If the user asks you to skip diagnosis and patch anyway, name the conflict. Recommend the feedback-loop path before offering any fix path.
Before changing behavior:
- Reproduce the user's failure, not just a nearby failure.
- State a falsifiable hypothesis.
- Test one variable at a time.
- Instrument only where it distinguishes hypotheses.
- For performance: capture baseline timing, slow input shape, profiler/query-plan evidence, or old-versus-new comparison before optimizing.
- Prefer fixing the source over masking the symptom.
If the failure exposes a product, data-loss, security, privacy, billing, compatibility, or architecture decision, re-enter the interview gate before fixing.
For repeated workflow failures, classify the likely cause before fixing again: thin discovery, wrong scope, premature decisions, source-truth conflict, missing owner decision, bad plan slice, shallow module/interface, implementation bug, stale reviewer context, or inadequate verification loop.
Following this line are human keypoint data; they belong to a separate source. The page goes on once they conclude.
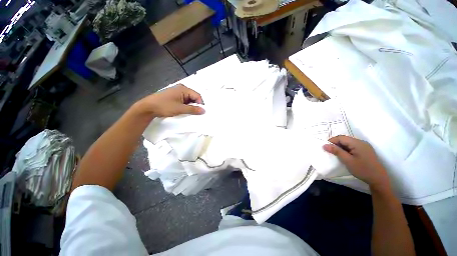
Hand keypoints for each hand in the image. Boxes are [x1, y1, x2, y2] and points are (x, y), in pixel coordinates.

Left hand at [137, 84, 204, 117]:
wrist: (147, 107)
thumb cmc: (164, 106)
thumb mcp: (180, 109)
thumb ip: (193, 110)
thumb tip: (204, 111)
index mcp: (183, 89)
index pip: (197, 96)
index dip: (200, 104)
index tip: (201, 112)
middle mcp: (181, 89)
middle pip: (193, 97)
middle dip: (195, 105)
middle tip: (196, 114)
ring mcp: (177, 93)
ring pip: (189, 100)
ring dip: (190, 106)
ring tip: (190, 113)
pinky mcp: (174, 97)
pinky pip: (184, 101)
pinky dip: (185, 106)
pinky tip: (184, 111)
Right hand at [323, 135, 389, 190]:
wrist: (378, 179)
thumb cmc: (362, 169)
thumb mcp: (347, 160)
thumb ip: (336, 151)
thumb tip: (324, 145)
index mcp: (357, 143)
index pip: (341, 137)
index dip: (332, 141)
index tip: (325, 148)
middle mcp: (361, 142)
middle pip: (345, 139)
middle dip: (336, 144)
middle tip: (330, 151)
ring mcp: (364, 146)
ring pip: (348, 143)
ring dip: (341, 147)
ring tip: (336, 154)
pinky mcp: (365, 151)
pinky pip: (353, 147)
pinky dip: (346, 149)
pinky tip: (344, 156)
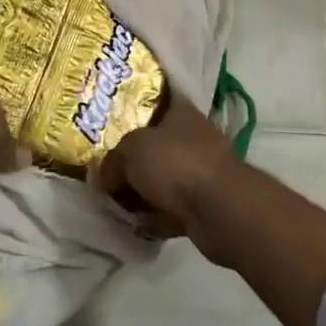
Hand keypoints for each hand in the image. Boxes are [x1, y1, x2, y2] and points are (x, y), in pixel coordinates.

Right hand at [93, 97, 242, 262]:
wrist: (219, 209)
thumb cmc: (175, 163)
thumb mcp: (131, 150)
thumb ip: (114, 160)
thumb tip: (106, 176)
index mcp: (182, 112)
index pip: (157, 103)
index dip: (134, 113)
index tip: (113, 128)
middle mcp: (196, 137)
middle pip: (158, 144)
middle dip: (136, 160)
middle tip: (110, 172)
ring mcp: (204, 170)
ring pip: (166, 177)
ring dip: (146, 190)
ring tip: (120, 202)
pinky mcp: (207, 202)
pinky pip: (174, 205)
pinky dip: (158, 214)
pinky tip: (139, 222)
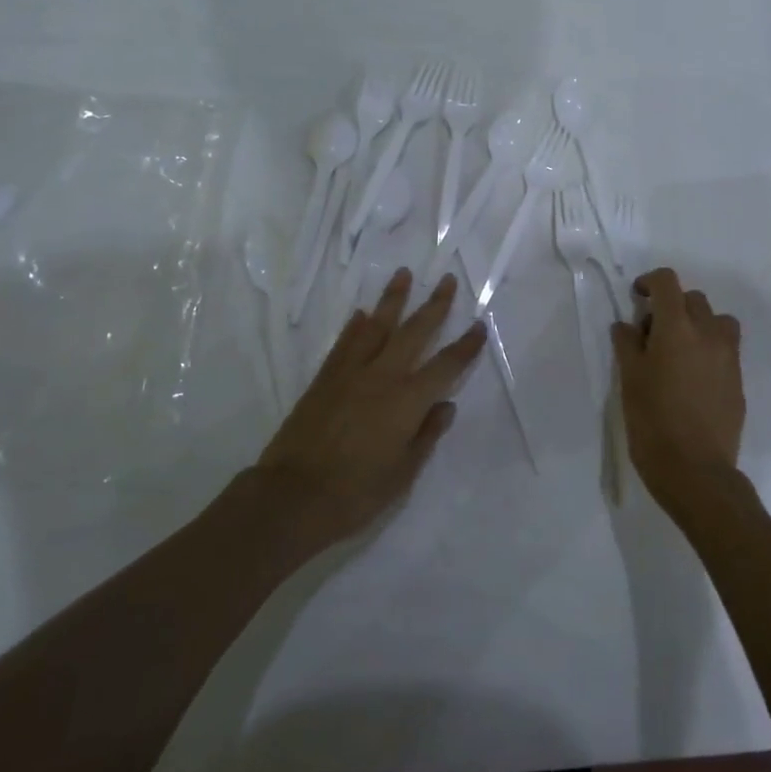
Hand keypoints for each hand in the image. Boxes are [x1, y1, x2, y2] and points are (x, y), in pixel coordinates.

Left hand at [254, 269, 485, 550]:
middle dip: (434, 305)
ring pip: (377, 326)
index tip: (479, 325)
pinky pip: (344, 342)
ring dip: (392, 299)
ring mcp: (350, 373)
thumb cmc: (354, 493)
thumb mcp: (402, 475)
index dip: (465, 346)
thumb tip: (446, 406)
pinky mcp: (324, 378)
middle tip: (447, 279)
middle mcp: (382, 377)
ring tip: (403, 274)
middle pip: (414, 332)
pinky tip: (362, 313)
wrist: (290, 497)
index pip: (445, 366)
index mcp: (407, 401)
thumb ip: (426, 436)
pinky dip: (355, 325)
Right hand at [610, 266, 744, 523]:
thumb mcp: (629, 380)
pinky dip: (710, 350)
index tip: (637, 297)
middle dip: (672, 306)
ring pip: (717, 322)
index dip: (650, 282)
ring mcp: (729, 358)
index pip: (668, 282)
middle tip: (652, 334)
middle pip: (694, 299)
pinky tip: (692, 380)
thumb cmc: (653, 422)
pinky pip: (726, 350)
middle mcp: (708, 334)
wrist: (696, 472)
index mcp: (677, 328)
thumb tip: (627, 325)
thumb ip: (627, 345)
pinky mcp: (739, 382)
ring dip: (698, 325)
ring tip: (679, 352)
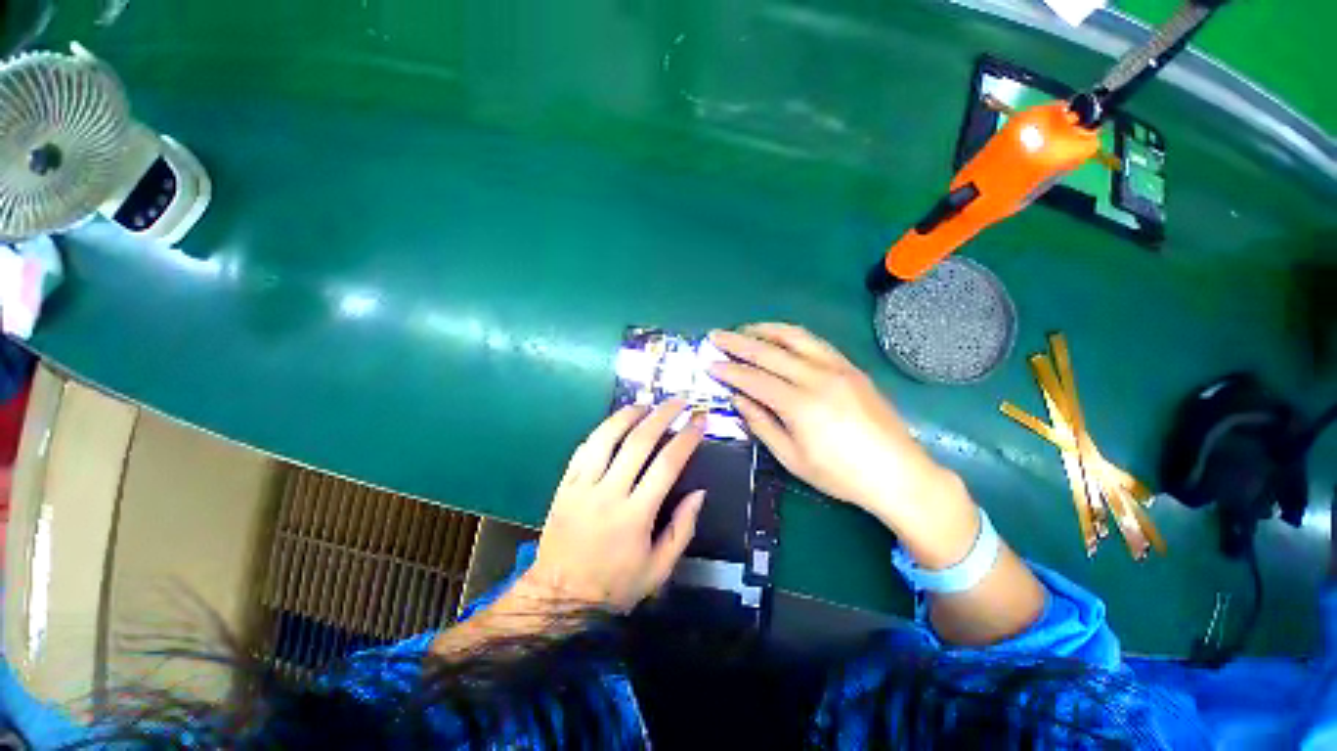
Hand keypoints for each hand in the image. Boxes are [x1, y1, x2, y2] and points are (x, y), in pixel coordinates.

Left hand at [528, 401, 705, 611]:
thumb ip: (682, 529)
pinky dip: (603, 429)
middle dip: (663, 415)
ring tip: (647, 403)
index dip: (686, 438)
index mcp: (636, 515)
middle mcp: (609, 493)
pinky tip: (616, 422)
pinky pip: (584, 447)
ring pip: (607, 437)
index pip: (667, 465)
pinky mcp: (565, 484)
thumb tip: (699, 493)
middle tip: (679, 401)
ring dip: (629, 414)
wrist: (558, 596)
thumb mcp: (659, 570)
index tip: (699, 420)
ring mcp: (583, 485)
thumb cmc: (614, 585)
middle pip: (639, 442)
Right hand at [708, 323, 950, 522]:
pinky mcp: (850, 366)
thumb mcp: (792, 458)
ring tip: (744, 329)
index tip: (709, 363)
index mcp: (799, 404)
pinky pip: (815, 341)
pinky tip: (779, 336)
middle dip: (737, 342)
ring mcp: (837, 367)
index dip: (728, 370)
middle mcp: (816, 377)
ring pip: (794, 337)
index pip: (753, 379)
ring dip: (764, 329)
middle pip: (768, 352)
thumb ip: (761, 424)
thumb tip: (738, 399)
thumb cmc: (840, 474)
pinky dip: (791, 334)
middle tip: (715, 336)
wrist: (898, 473)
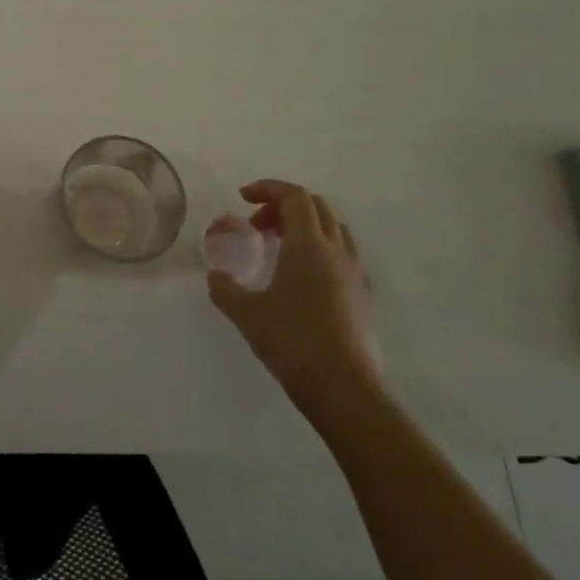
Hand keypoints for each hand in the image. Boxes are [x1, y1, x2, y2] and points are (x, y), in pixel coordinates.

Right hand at [207, 181, 379, 424]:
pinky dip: (321, 251)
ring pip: (334, 229)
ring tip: (279, 248)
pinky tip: (303, 279)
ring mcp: (356, 274)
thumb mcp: (245, 313)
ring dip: (305, 226)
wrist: (346, 391)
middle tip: (258, 226)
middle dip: (284, 206)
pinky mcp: (364, 297)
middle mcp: (336, 251)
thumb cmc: (293, 342)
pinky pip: (343, 256)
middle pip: (316, 206)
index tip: (243, 199)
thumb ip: (224, 288)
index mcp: (308, 245)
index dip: (267, 188)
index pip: (294, 196)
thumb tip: (215, 277)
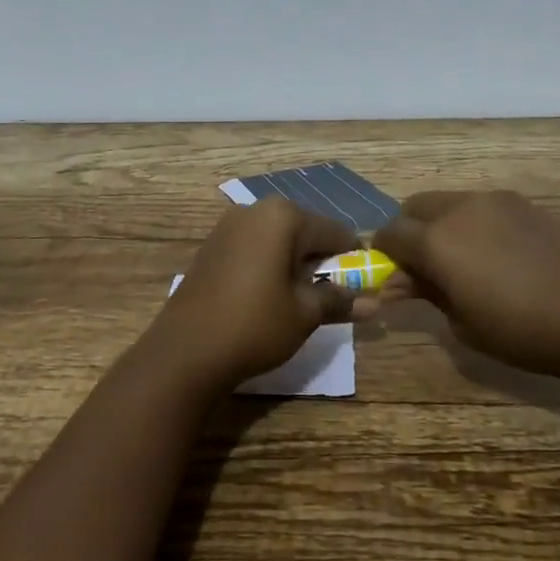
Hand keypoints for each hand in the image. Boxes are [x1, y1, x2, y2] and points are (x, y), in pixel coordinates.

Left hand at [149, 198, 360, 389]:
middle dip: (322, 259)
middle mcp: (255, 210)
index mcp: (283, 216)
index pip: (335, 231)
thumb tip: (374, 303)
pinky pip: (254, 247)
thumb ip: (339, 300)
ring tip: (301, 297)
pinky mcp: (211, 245)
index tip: (364, 283)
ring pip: (278, 238)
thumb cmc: (254, 325)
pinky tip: (269, 294)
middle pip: (305, 230)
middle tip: (332, 294)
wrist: (185, 350)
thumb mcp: (304, 314)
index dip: (354, 258)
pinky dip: (269, 264)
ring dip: (295, 261)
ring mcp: (228, 225)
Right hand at [373, 190, 559, 386]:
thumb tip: (400, 282)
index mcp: (436, 241)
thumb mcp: (465, 325)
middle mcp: (459, 209)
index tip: (391, 276)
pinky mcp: (524, 203)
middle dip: (409, 232)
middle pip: (414, 207)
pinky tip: (499, 256)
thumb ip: (427, 293)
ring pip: (449, 202)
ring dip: (441, 225)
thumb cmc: (527, 333)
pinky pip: (482, 206)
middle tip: (424, 267)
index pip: (389, 234)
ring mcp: (495, 200)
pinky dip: (473, 223)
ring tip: (465, 262)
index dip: (383, 254)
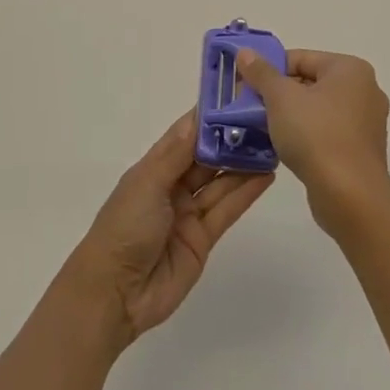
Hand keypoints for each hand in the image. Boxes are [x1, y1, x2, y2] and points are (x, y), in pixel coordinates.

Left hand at [67, 110, 271, 346]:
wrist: (115, 293)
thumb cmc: (125, 228)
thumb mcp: (147, 183)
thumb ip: (176, 154)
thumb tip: (198, 119)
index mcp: (152, 169)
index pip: (183, 136)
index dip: (207, 118)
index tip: (235, 96)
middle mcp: (171, 187)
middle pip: (206, 158)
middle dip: (231, 140)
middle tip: (264, 119)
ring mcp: (188, 214)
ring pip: (220, 183)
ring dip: (243, 164)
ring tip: (274, 143)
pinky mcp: (203, 239)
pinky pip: (227, 210)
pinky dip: (246, 192)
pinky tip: (266, 175)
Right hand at [234, 49, 389, 236]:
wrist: (350, 196)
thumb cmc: (316, 136)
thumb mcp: (280, 98)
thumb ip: (261, 73)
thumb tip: (245, 52)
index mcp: (350, 69)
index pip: (300, 58)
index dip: (268, 70)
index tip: (244, 86)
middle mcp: (364, 90)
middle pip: (308, 82)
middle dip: (276, 94)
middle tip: (247, 107)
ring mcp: (365, 122)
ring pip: (316, 109)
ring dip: (287, 116)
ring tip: (260, 128)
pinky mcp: (360, 150)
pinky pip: (326, 132)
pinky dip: (304, 135)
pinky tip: (282, 147)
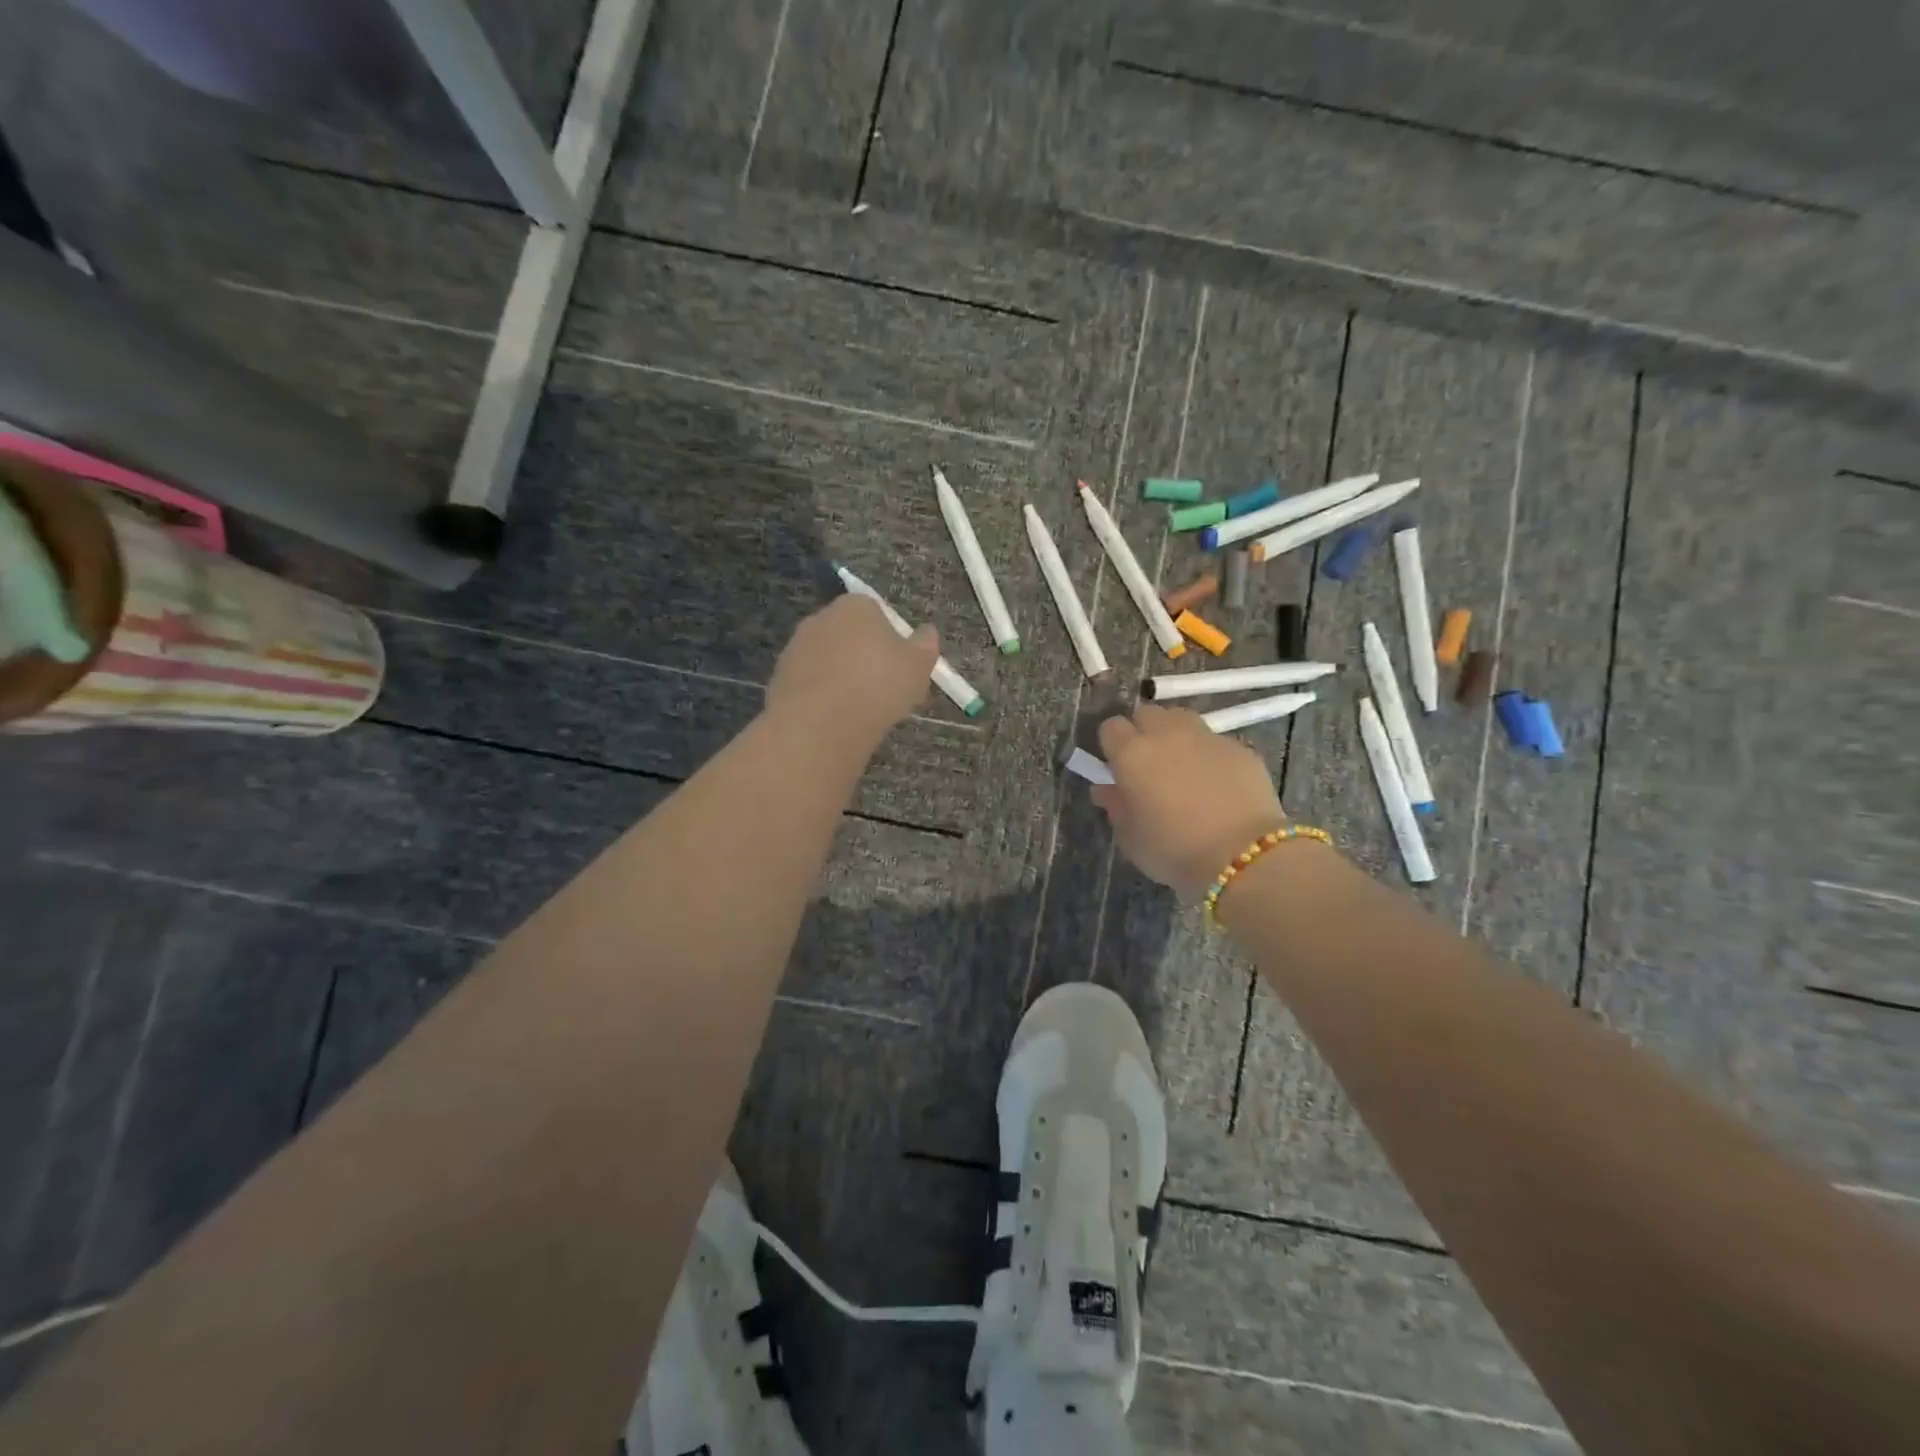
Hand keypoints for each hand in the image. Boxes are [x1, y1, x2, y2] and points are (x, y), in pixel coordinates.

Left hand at [766, 595, 938, 742]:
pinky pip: (811, 683)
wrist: (821, 724)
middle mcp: (821, 618)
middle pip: (849, 634)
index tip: (901, 666)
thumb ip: (925, 645)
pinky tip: (835, 719)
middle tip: (884, 690)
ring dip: (842, 677)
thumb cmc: (878, 685)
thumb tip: (927, 632)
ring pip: (828, 660)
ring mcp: (796, 647)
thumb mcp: (918, 666)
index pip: (877, 612)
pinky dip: (822, 696)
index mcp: (855, 606)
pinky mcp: (779, 677)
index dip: (891, 639)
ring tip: (860, 710)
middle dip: (864, 656)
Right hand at [1092, 703, 1289, 899]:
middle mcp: (1167, 734)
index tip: (1117, 767)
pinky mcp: (1240, 748)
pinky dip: (1209, 754)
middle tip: (1148, 764)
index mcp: (1132, 754)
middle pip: (1147, 713)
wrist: (1243, 856)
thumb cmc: (1174, 850)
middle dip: (1143, 731)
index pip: (1111, 727)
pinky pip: (1215, 741)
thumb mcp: (1131, 838)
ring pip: (1182, 719)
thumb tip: (1106, 789)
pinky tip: (1217, 783)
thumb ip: (1115, 806)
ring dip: (1175, 734)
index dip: (1112, 745)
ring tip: (1182, 765)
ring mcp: (1207, 738)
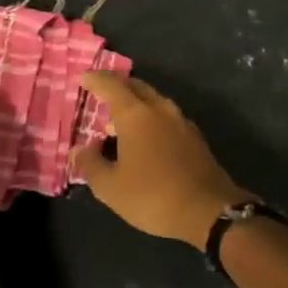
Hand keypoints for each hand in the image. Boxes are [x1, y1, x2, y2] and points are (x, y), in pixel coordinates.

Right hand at [72, 74, 252, 247]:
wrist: (208, 209)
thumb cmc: (153, 195)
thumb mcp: (111, 188)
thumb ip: (91, 165)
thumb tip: (79, 150)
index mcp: (136, 114)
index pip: (112, 85)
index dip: (96, 80)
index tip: (84, 77)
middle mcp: (160, 109)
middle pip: (135, 86)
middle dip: (117, 86)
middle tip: (100, 94)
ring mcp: (180, 120)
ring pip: (153, 100)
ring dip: (134, 103)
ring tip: (117, 121)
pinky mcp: (193, 135)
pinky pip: (165, 116)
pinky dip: (149, 117)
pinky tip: (144, 138)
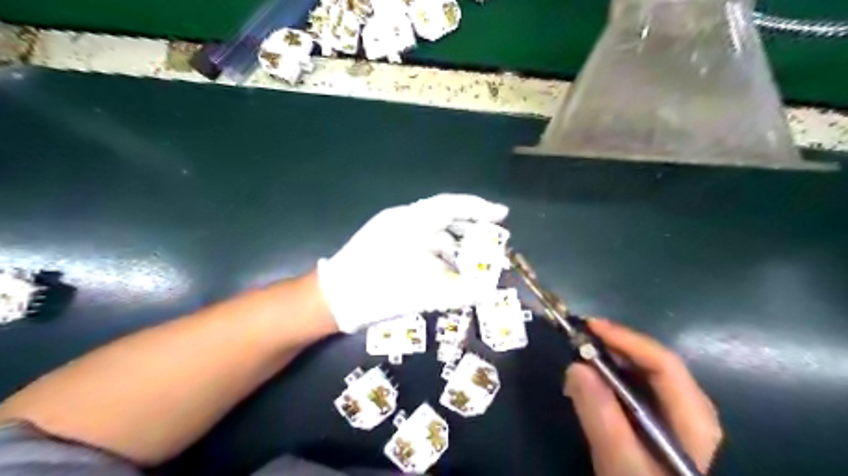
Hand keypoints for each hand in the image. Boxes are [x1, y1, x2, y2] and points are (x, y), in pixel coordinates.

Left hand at [314, 192, 504, 330]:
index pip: (451, 205)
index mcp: (410, 222)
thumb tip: (489, 292)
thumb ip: (459, 292)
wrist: (332, 300)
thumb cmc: (377, 291)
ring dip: (454, 242)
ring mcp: (391, 230)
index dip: (480, 208)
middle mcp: (402, 220)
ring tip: (474, 258)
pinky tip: (448, 267)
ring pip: (432, 230)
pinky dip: (437, 252)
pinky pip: (420, 241)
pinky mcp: (386, 243)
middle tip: (493, 239)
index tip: (502, 215)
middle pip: (444, 215)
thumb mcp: (422, 294)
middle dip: (470, 227)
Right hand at [561, 321, 721, 475]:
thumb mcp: (622, 465)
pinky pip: (632, 389)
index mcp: (693, 418)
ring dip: (608, 361)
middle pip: (652, 364)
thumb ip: (602, 418)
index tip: (590, 326)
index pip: (663, 363)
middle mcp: (689, 410)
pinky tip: (588, 385)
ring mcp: (673, 417)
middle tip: (578, 339)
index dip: (626, 339)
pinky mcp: (655, 424)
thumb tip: (575, 366)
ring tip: (578, 357)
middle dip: (614, 347)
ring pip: (640, 375)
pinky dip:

Recommend the next route: rediscover, revise spec, revise plan, use ../design-for-depth/SKILL.md, fix implementation, adjust reviewer context, or stop.
Fix
Turn the repro into a regression check when there is a correct seam.
Then:
- Watch the check fail.
- Apply one root-cause fix.
- Watch the check pass.
- Re-run the original feedback loop.
If multiple fixes fail or each fix reveals a different shared-state problem, stop and question the architecture before trying another patch.
Completion
Before claiming fixed, report:
- The feedback loop.
- The root cause or strongest remaining hypothesis.
- The fix.
- The verification evidence.
- Any debug instrumentation left or removed.